ASSIGNMENT — Continue the fashion blog posts below, starting right after the last line of the blog.

Monday 29 March 2010


"attitude is everything"



I adore this photo of DVF in the wig coat by Margiela! DVF & Margiela, fashion's kindred spirits? What I admire in them both, asides from the fact that both of their work is always slightly deviating is the fact that one gets the impression that they could walk away from fashion tomorrow & still have a completely content and inspired existence. I love, love, love them.

apathy



So, I've been really neglectful with my blog for the last few weeks, things have just seemed somewhat inconsequential. One of the things I have been meaning to cover is Paul Smith's London show at Claridge's last month, I've been reading his Vogue blog rather avidly & have come to really admire him. Lately I've been struggling with formal vs. casual and the show struck me as a perfect illustration of the two combined. Defining the style of the show has apparently been somewhat problematic but I think Smith himself probably coined it best when he said "couture-like clothes which could be borrowed from Mum and mixed with teenage co ordination." Perfection!

ooh la la



Yves Saint Laurent exhibition on at the Petit Palais in Paris until August 29. Well worth a visit. Thanks for the heads up Mr Smith! I can't wait to see this on my travels xx

Wednesday 24 March 2010

Ted Hughes

"what happens in the heart simply happens"

Monday 22 March 2010

today, i wished i was a bird

I caught this morning morning's minion,
kingdom of daylight's dauphin, dapple-dawn-drawn Falcon, in
his riding
Of the rolling level underneath him steady air, and
striding
High there, how he rung upon the rein of a wimpling
wing
In his ecstasy! then off, off forth on swing,
As a skate's heel sweeps smooth on a bow-bend:
the hurl
and gliding
Rebuffed the big wind. My heart in hiding
Stirred for a bird, - the achieve of, the mastery of
the thing!

COLLECTED DATA —

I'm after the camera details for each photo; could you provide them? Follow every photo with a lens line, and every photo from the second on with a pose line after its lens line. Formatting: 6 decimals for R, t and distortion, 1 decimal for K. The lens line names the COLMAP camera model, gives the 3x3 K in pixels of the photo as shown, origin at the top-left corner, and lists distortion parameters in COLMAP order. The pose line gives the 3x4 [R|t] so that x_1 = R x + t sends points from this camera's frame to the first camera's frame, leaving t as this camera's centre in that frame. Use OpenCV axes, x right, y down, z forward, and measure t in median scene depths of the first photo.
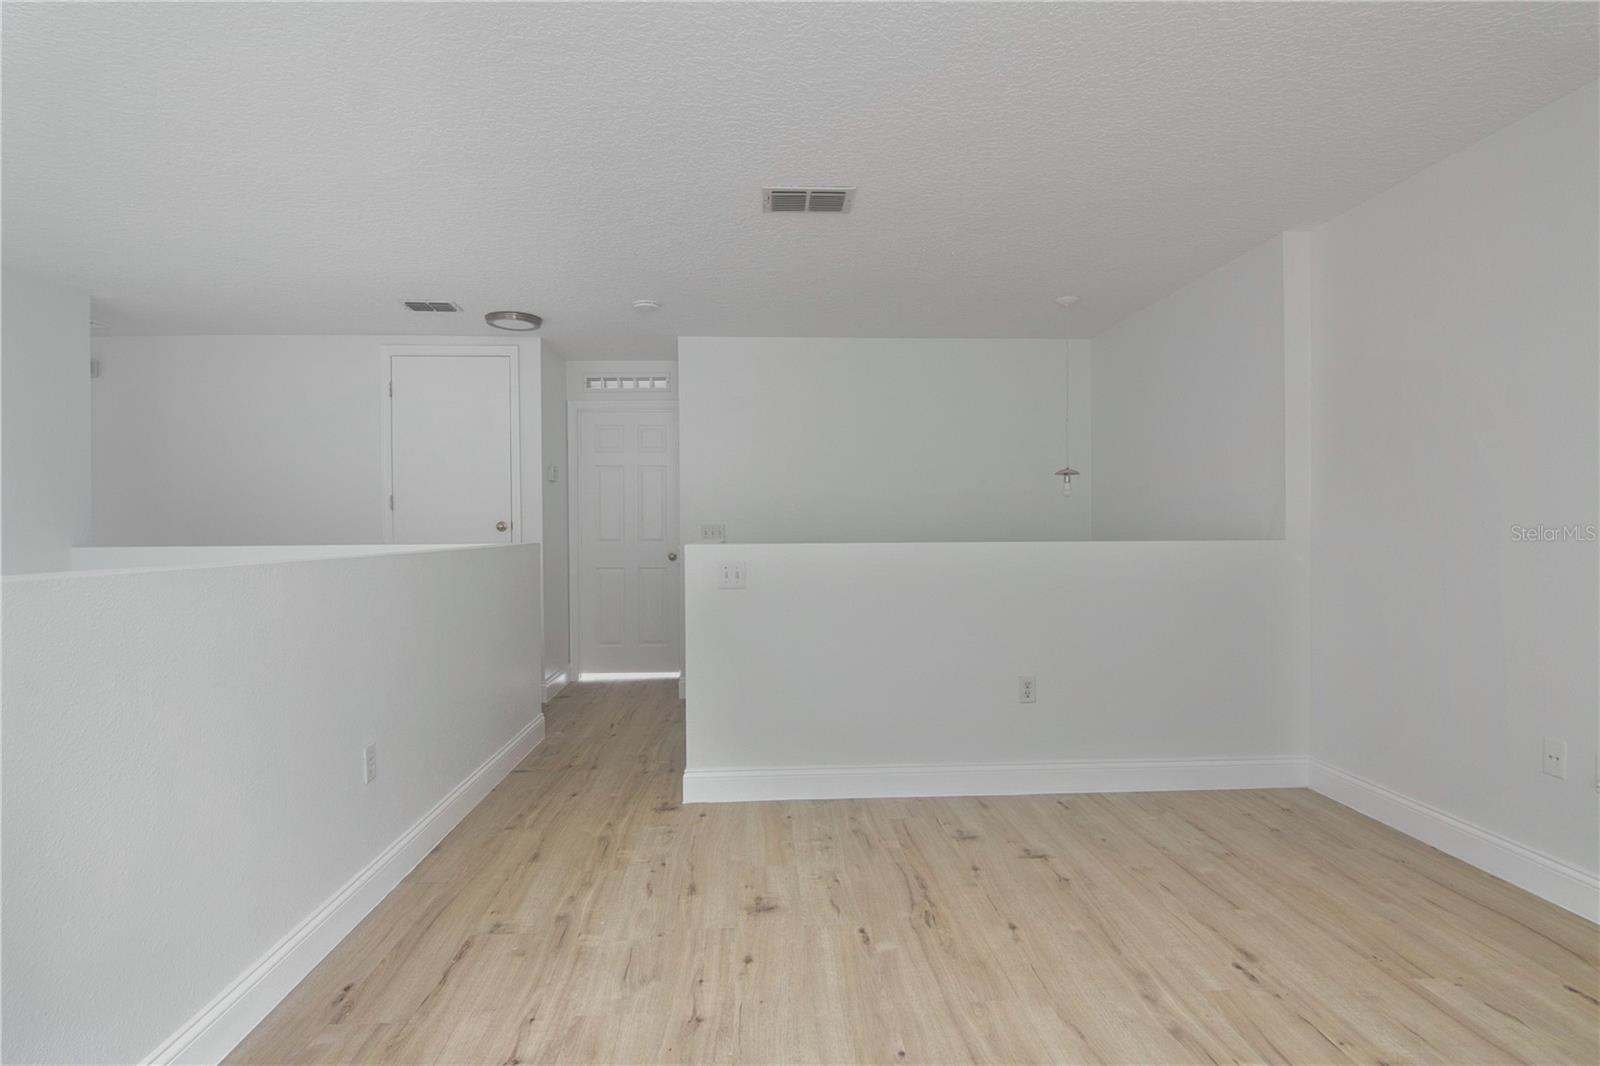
lens RADIAL K [[810.4, 0, 799.4], [0, 810.4, 532.4], [0, 0, 1]] dist [-0.010166, -0.009706]
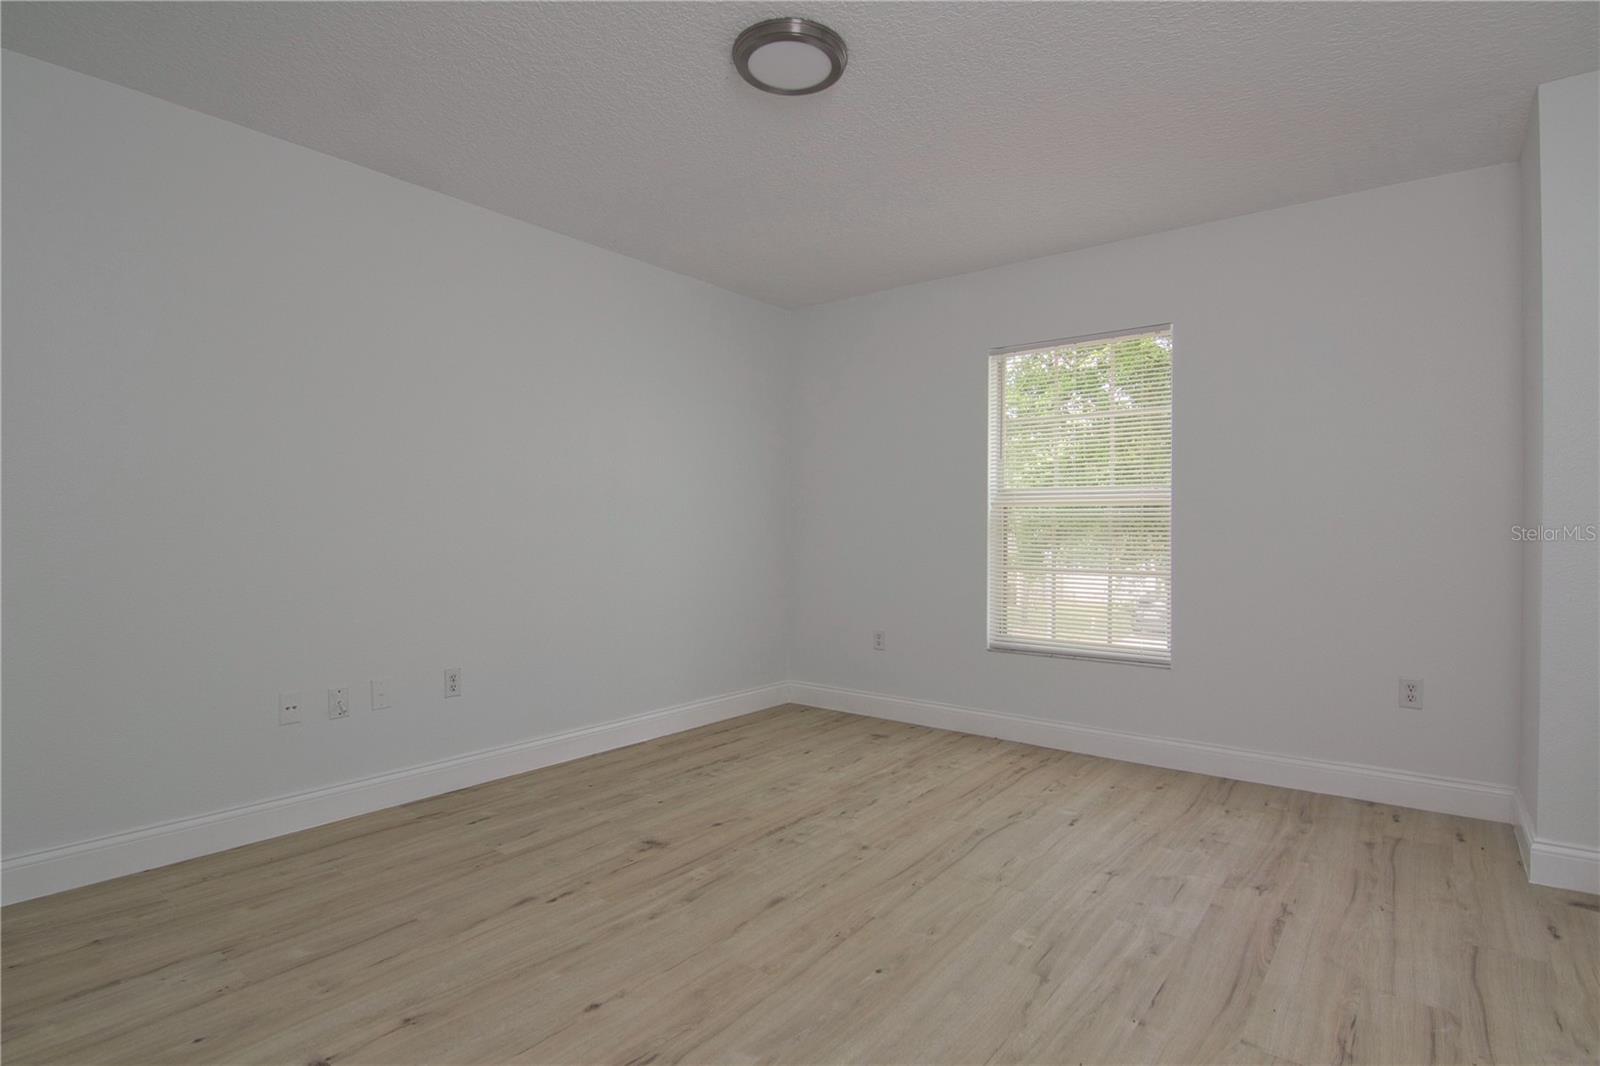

EXERCISE ANSWER —
Brute beauty and valour and act, oh, air, pride,

plume, here
Buckle! AND the fire that breaks from thee then, a
billion
Times told lovelier, more dangerous, O my chevalier!
No wonder of it: shèer plòd makes plough down

sillion
Shine, and blue-bleak embers, ah my dear,
Fall, gall themselves, and gash gold vermilion.

The Windhover by Gerard Manley Hopkins.


And I did too, wish I was a bird. It sounds slightly insane, I know. I sat and gazed out of my bedroom window, in a rather pensive state at the "sky blue pink" as I frequently do and actually envied the birds. My uncle died two weeks ago and he was such a free spirit though he never really got to see the world. Perhaps if I was a little more eloquent I could articulate the importance of living life the way in which you really want to but I think Browning probably says it best "How good is man's life, the mere living! How fit to employ all the heart and the soul and the senses forever in joy!" Or, Galliano when he said "You only get a short life so follow your dreams, take chances, and go where the winds of fate blow you." And so it's settled, get this term out of the way and I'll be gone! aah.

Sunday 21 March 2010



Chloe, je vous aime! This blouse is simply beautiful, non? aah xx

" i am not a man, i am dynamite!"

"Our destiny exercises its influence over us even when, as yet, we have not learned its nature: it is our future that lays down the law of our today." I need to get away.

Friedrich Nietzsche (1844-1900)

Tuesday 9 March 2010

"stung by the splendour of a sudden thought"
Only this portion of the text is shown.